MATERIAL FOR THIS TASK START

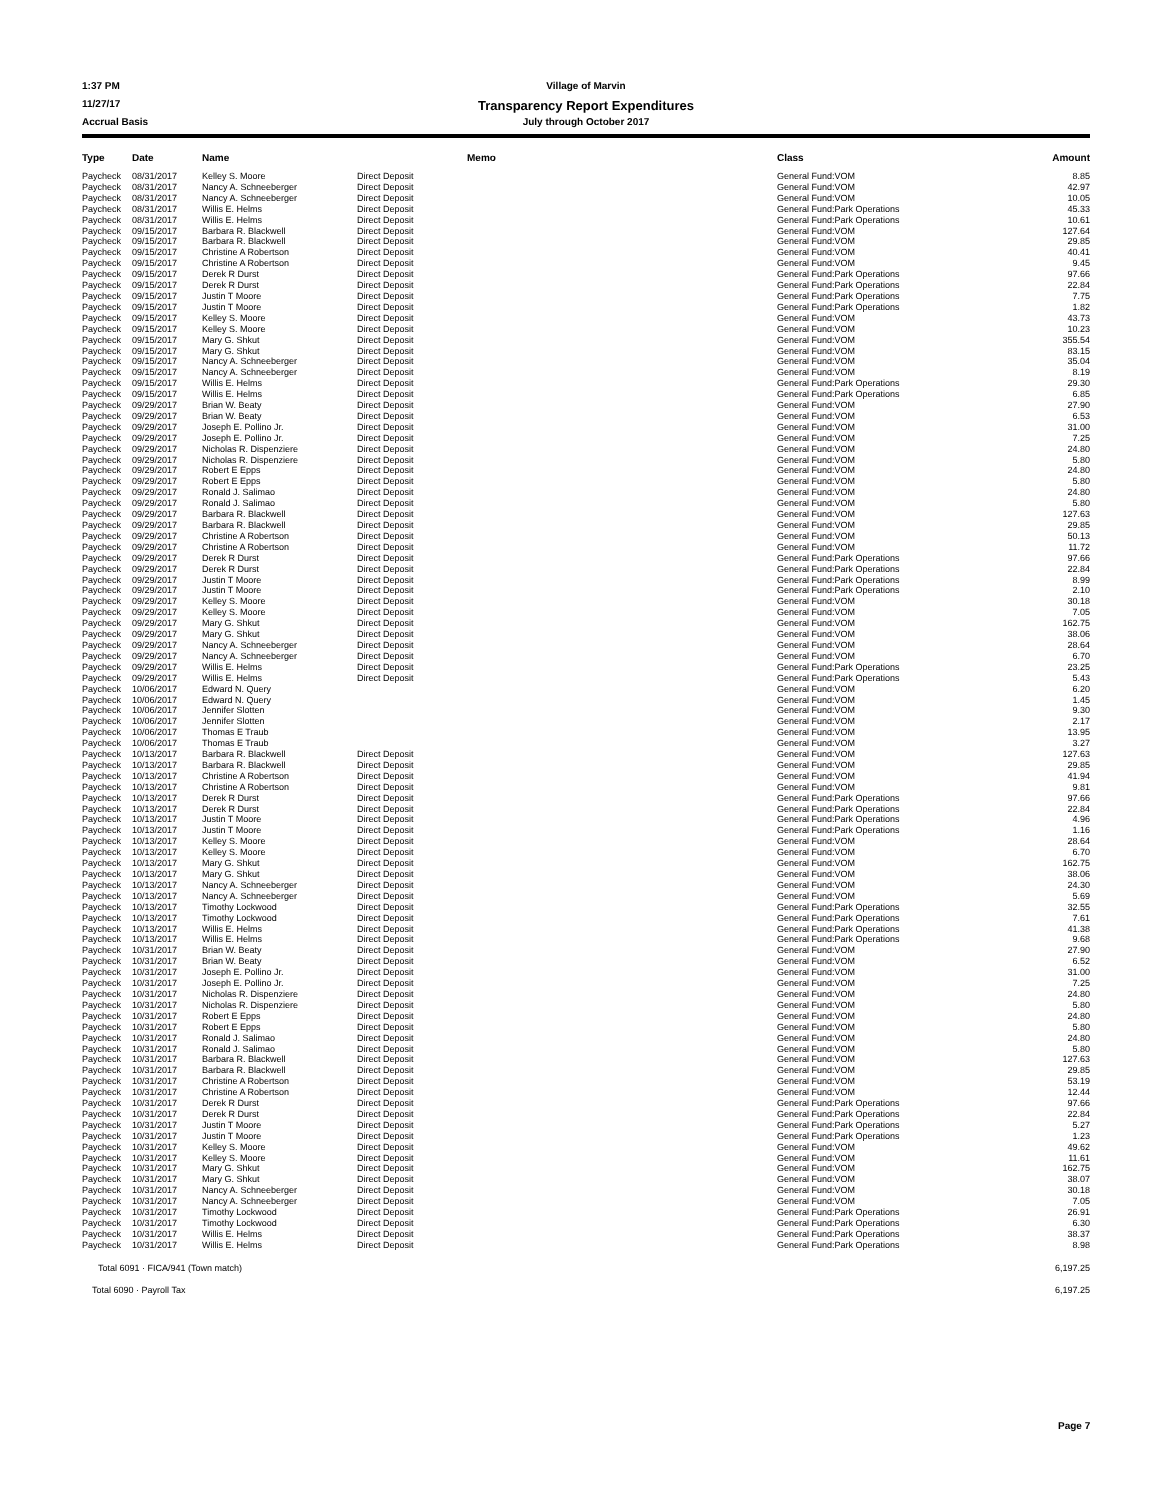1:37 PM Village of Marvin
11/27/17 Transparency Report Expenditures
Accrual Basis July through October 2017
| Type | Date | Name | | Memo | Class | Amount |
| --- | --- | --- | --- | --- | --- | --- |
| Paycheck | 08/31/2017 | Kelley S. Moore | Direct Deposit | | General Fund:VOM | 8.85 |
| Paycheck | 08/31/2017 | Nancy A. Schneeberger | Direct Deposit | | General Fund:VOM | 42.97 |
| Paycheck | 08/31/2017 | Nancy A. Schneeberger | Direct Deposit | | General Fund:VOM | 10.05 |
| Paycheck | 08/31/2017 | Willis E. Helms | Direct Deposit | | General Fund:Park Operations | 45.33 |
| Paycheck | 08/31/2017 | Willis E. Helms | Direct Deposit | | General Fund:Park Operations | 10.61 |
| Paycheck | 09/15/2017 | Barbara R. Blackwell | Direct Deposit | | General Fund:VOM | 127.64 |
| Paycheck | 09/15/2017 | Barbara R. Blackwell | Direct Deposit | | General Fund:VOM | 29.85 |
| Paycheck | 09/15/2017 | Christine A Robertson | Direct Deposit | | General Fund:VOM | 40.41 |
| Paycheck | 09/15/2017 | Christine A Robertson | Direct Deposit | | General Fund:VOM | 9.45 |
| Paycheck | 09/15/2017 | Derek R Durst | Direct Deposit | | General Fund:Park Operations | 97.66 |
| Paycheck | 09/15/2017 | Derek R Durst | Direct Deposit | | General Fund:Park Operations | 22.84 |
| Paycheck | 09/15/2017 | Justin T Moore | Direct Deposit | | General Fund:Park Operations | 7.75 |
| Paycheck | 09/15/2017 | Justin T Moore | Direct Deposit | | General Fund:Park Operations | 1.82 |
| Paycheck | 09/15/2017 | Kelley S. Moore | Direct Deposit | | General Fund:VOM | 43.73 |
| Paycheck | 09/15/2017 | Kelley S. Moore | Direct Deposit | | General Fund:VOM | 10.23 |
| Paycheck | 09/15/2017 | Mary G. Shkut | Direct Deposit | | General Fund:VOM | 355.54 |
| Paycheck | 09/15/2017 | Mary G. Shkut | Direct Deposit | | General Fund:VOM | 83.15 |
| Paycheck | 09/15/2017 | Nancy A. Schneeberger | Direct Deposit | | General Fund:VOM | 35.04 |
| Paycheck | 09/15/2017 | Nancy A. Schneeberger | Direct Deposit | | General Fund:VOM | 8.19 |
| Paycheck | 09/15/2017 | Willis E. Helms | Direct Deposit | | General Fund:Park Operations | 29.30 |
| Paycheck | 09/15/2017 | Willis E. Helms | Direct Deposit | | General Fund:Park Operations | 6.85 |
| Paycheck | 09/29/2017 | Brian W. Beaty | Direct Deposit | | General Fund:VOM | 27.90 |
| Paycheck | 09/29/2017 | Brian W. Beaty | Direct Deposit | | General Fund:VOM | 6.53 |
| Paycheck | 09/29/2017 | Joseph E. Pollino Jr. | Direct Deposit | | General Fund:VOM | 31.00 |
| Paycheck | 09/29/2017 | Joseph E. Pollino Jr. | Direct Deposit | | General Fund:VOM | 7.25 |
| Paycheck | 09/29/2017 | Nicholas R. Dispenziere | Direct Deposit | | General Fund:VOM | 24.80 |
| Paycheck | 09/29/2017 | Nicholas R. Dispenziere | Direct Deposit | | General Fund:VOM | 5.80 |
| Paycheck | 09/29/2017 | Robert E Epps | Direct Deposit | | General Fund:VOM | 24.80 |
| Paycheck | 09/29/2017 | Robert E Epps | Direct Deposit | | General Fund:VOM | 5.80 |
| Paycheck | 09/29/2017 | Ronald J. Salimao | Direct Deposit | | General Fund:VOM | 24.80 |
| Paycheck | 09/29/2017 | Ronald J. Salimao | Direct Deposit | | General Fund:VOM | 5.80 |
| Paycheck | 09/29/2017 | Barbara R. Blackwell | Direct Deposit | | General Fund:VOM | 127.63 |
| Paycheck | 09/29/2017 | Barbara R. Blackwell | Direct Deposit | | General Fund:VOM | 29.85 |
| Paycheck | 09/29/2017 | Christine A Robertson | Direct Deposit | | General Fund:VOM | 50.13 |
| Paycheck | 09/29/2017 | Christine A Robertson | Direct Deposit | | General Fund:VOM | 11.72 |
| Paycheck | 09/29/2017 | Derek R Durst | Direct Deposit | | General Fund:Park Operations | 97.66 |
| Paycheck | 09/29/2017 | Derek R Durst | Direct Deposit | | General Fund:Park Operations | 22.84 |
| Paycheck | 09/29/2017 | Justin T Moore | Direct Deposit | | General Fund:Park Operations | 8.99 |
| Paycheck | 09/29/2017 | Justin T Moore | Direct Deposit | | General Fund:Park Operations | 2.10 |
| Paycheck | 09/29/2017 | Kelley S. Moore | Direct Deposit | | General Fund:VOM | 30.18 |
| Paycheck | 09/29/2017 | Kelley S. Moore | Direct Deposit | | General Fund:VOM | 7.05 |
| Paycheck | 09/29/2017 | Mary G. Shkut | Direct Deposit | | General Fund:VOM | 162.75 |
| Paycheck | 09/29/2017 | Mary G. Shkut | Direct Deposit | | General Fund:VOM | 38.06 |
| Paycheck | 09/29/2017 | Nancy A. Schneeberger | Direct Deposit | | General Fund:VOM | 28.64 |
| Paycheck | 09/29/2017 | Nancy A. Schneeberger | Direct Deposit | | General Fund:VOM | 6.70 |
| Paycheck | 09/29/2017 | Willis E. Helms | Direct Deposit | | General Fund:Park Operations | 23.25 |
| Paycheck | 09/29/2017 | Willis E. Helms | Direct Deposit | | General Fund:Park Operations | 5.43 |
| Paycheck | 10/06/2017 | Edward N. Query | | | General Fund:VOM | 6.20 |
| Paycheck | 10/06/2017 | Edward N. Query | | | General Fund:VOM | 1.45 |
| Paycheck | 10/06/2017 | Jennifer Slotten | | | General Fund:VOM | 9.30 |
| Paycheck | 10/06/2017 | Jennifer Slotten | | | General Fund:VOM | 2.17 |
| Paycheck | 10/06/2017 | Thomas E Traub | | | General Fund:VOM | 13.95 |
| Paycheck | 10/06/2017 | Thomas E Traub | | | General Fund:VOM | 3.27 |
| Paycheck | 10/13/2017 | Barbara R. Blackwell | Direct Deposit | | General Fund:VOM | 127.63 |
| Paycheck | 10/13/2017 | Barbara R. Blackwell | Direct Deposit | | General Fund:VOM | 29.85 |
| Paycheck | 10/13/2017 | Christine A Robertson | Direct Deposit | | General Fund:VOM | 41.94 |
| Paycheck | 10/13/2017 | Christine A Robertson | Direct Deposit | | General Fund:VOM | 9.81 |
| Paycheck | 10/13/2017 | Derek R Durst | Direct Deposit | | General Fund:Park Operations | 97.66 |
| Paycheck | 10/13/2017 | Derek R Durst | Direct Deposit | | General Fund:Park Operations | 22.84 |
| Paycheck | 10/13/2017 | Justin T Moore | Direct Deposit | | General Fund:Park Operations | 4.96 |
| Paycheck | 10/13/2017 | Justin T Moore | Direct Deposit | | General Fund:Park Operations | 1.16 |
| Paycheck | 10/13/2017 | Kelley S. Moore | Direct Deposit | | General Fund:VOM | 28.64 |
| Paycheck | 10/13/2017 | Kelley S. Moore | Direct Deposit | | General Fund:VOM | 6.70 |
| Paycheck | 10/13/2017 | Mary G. Shkut | Direct Deposit | | General Fund:VOM | 162.75 |
| Paycheck | 10/13/2017 | Mary G. Shkut | Direct Deposit | | General Fund:VOM | 38.06 |
| Paycheck | 10/13/2017 | Nancy A. Schneeberger | Direct Deposit | | General Fund:VOM | 24.30 |
| Paycheck | 10/13/2017 | Nancy A. Schneeberger | Direct Deposit | | General Fund:VOM | 5.69 |
| Paycheck | 10/13/2017 | Timothy Lockwood | Direct Deposit | | General Fund:Park Operations | 32.55 |
| Paycheck | 10/13/2017 | Timothy Lockwood | Direct Deposit | | General Fund:Park Operations | 7.61 |
| Paycheck | 10/13/2017 | Willis E. Helms | Direct Deposit | | General Fund:Park Operations | 41.38 |
| Paycheck | 10/13/2017 | Willis E. Helms | Direct Deposit | | General Fund:Park Operations | 9.68 |
| Paycheck | 10/31/2017 | Brian W. Beaty | Direct Deposit | | General Fund:VOM | 27.90 |
| Paycheck | 10/31/2017 | Brian W. Beaty | Direct Deposit | | General Fund:VOM | 6.52 |
| Paycheck | 10/31/2017 | Joseph E. Pollino Jr. | Direct Deposit | | General Fund:VOM | 31.00 |
| Paycheck | 10/31/2017 | Joseph E. Pollino Jr. | Direct Deposit | | General Fund:VOM | 7.25 |
| Paycheck | 10/31/2017 | Nicholas R. Dispenziere | Direct Deposit | | General Fund:VOM | 24.80 |
| Paycheck | 10/31/2017 | Nicholas R. Dispenziere | Direct Deposit | | General Fund:VOM | 5.80 |
| Paycheck | 10/31/2017 | Robert E Epps | Direct Deposit | | General Fund:VOM | 24.80 |
| Paycheck | 10/31/2017 | Robert E Epps | Direct Deposit | | General Fund:VOM | 5.80 |
| Paycheck | 10/31/2017 | Ronald J. Salimao | Direct Deposit | | General Fund:VOM | 24.80 |
| Paycheck | 10/31/2017 | Ronald J. Salimao | Direct Deposit | | General Fund:VOM | 5.80 |
| Paycheck | 10/31/2017 | Barbara R. Blackwell | Direct Deposit | | General Fund:VOM | 127.63 |
| Paycheck | 10/31/2017 | Barbara R. Blackwell | Direct Deposit | | General Fund:VOM | 29.85 |
| Paycheck | 10/31/2017 | Christine A Robertson | Direct Deposit | | General Fund:VOM | 53.19 |
| Paycheck | 10/31/2017 | Christine A Robertson | Direct Deposit | | General Fund:VOM | 12.44 |
| Paycheck | 10/31/2017 | Derek R Durst | Direct Deposit | | General Fund:Park Operations | 97.66 |
| Paycheck | 10/31/2017 | Derek R Durst | Direct Deposit | | General Fund:Park Operations | 22.84 |
| Paycheck | 10/31/2017 | Justin T Moore | Direct Deposit | | General Fund:Park Operations | 5.27 |
| Paycheck | 10/31/2017 | Justin T Moore | Direct Deposit | | General Fund:Park Operations | 1.23 |
| Paycheck | 10/31/2017 | Kelley S. Moore | Direct Deposit | | General Fund:VOM | 49.62 |
| Paycheck | 10/31/2017 | Kelley S. Moore | Direct Deposit | | General Fund:VOM | 11.61 |
| Paycheck | 10/31/2017 | Mary G. Shkut | Direct Deposit | | General Fund:VOM | 162.75 |
| Paycheck | 10/31/2017 | Mary G. Shkut | Direct Deposit | | General Fund:VOM | 38.07 |
| Paycheck | 10/31/2017 | Nancy A. Schneeberger | Direct Deposit | | General Fund:VOM | 30.18 |
| Paycheck | 10/31/2017 | Nancy A. Schneeberger | Direct Deposit | | General Fund:VOM | 7.05 |
| Paycheck | 10/31/2017 | Timothy Lockwood | Direct Deposit | | General Fund:Park Operations | 26.91 |
| Paycheck | 10/31/2017 | Timothy Lockwood | Direct Deposit | | General Fund:Park Operations | 6.30 |
| Paycheck | 10/31/2017 | Willis E. Helms | Direct Deposit | | General Fund:Park Operations | 38.37 |
| Paycheck | 10/31/2017 | Willis E. Helms | Direct Deposit | | General Fund:Park Operations | 8.98 |
Total 6091 · FICA/941 (Town match) 6,197.25
Total 6090 · Payroll Tax 6,197.25
Page 7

MATERIAL FOR THIS TASK END

Of the entries listed above, reproduce only the lines starting at the line containing "Operations | 26.91 |" and ending at the line containing "Operations | 38.37 |". Include both, exactly as they stand.

**THE ANSWER**
| Paycheck | 10/31/2017 | Timothy Lockwood | Direct Deposit | | General Fund:Park Operations | 26.91 |
| Paycheck | 10/31/2017 | Timothy Lockwood | Direct Deposit | | General Fund:Park Operations | 6.30 |
| Paycheck | 10/31/2017 | Willis E. Helms | Direct Deposit | | General Fund:Park Operations | 38.37 |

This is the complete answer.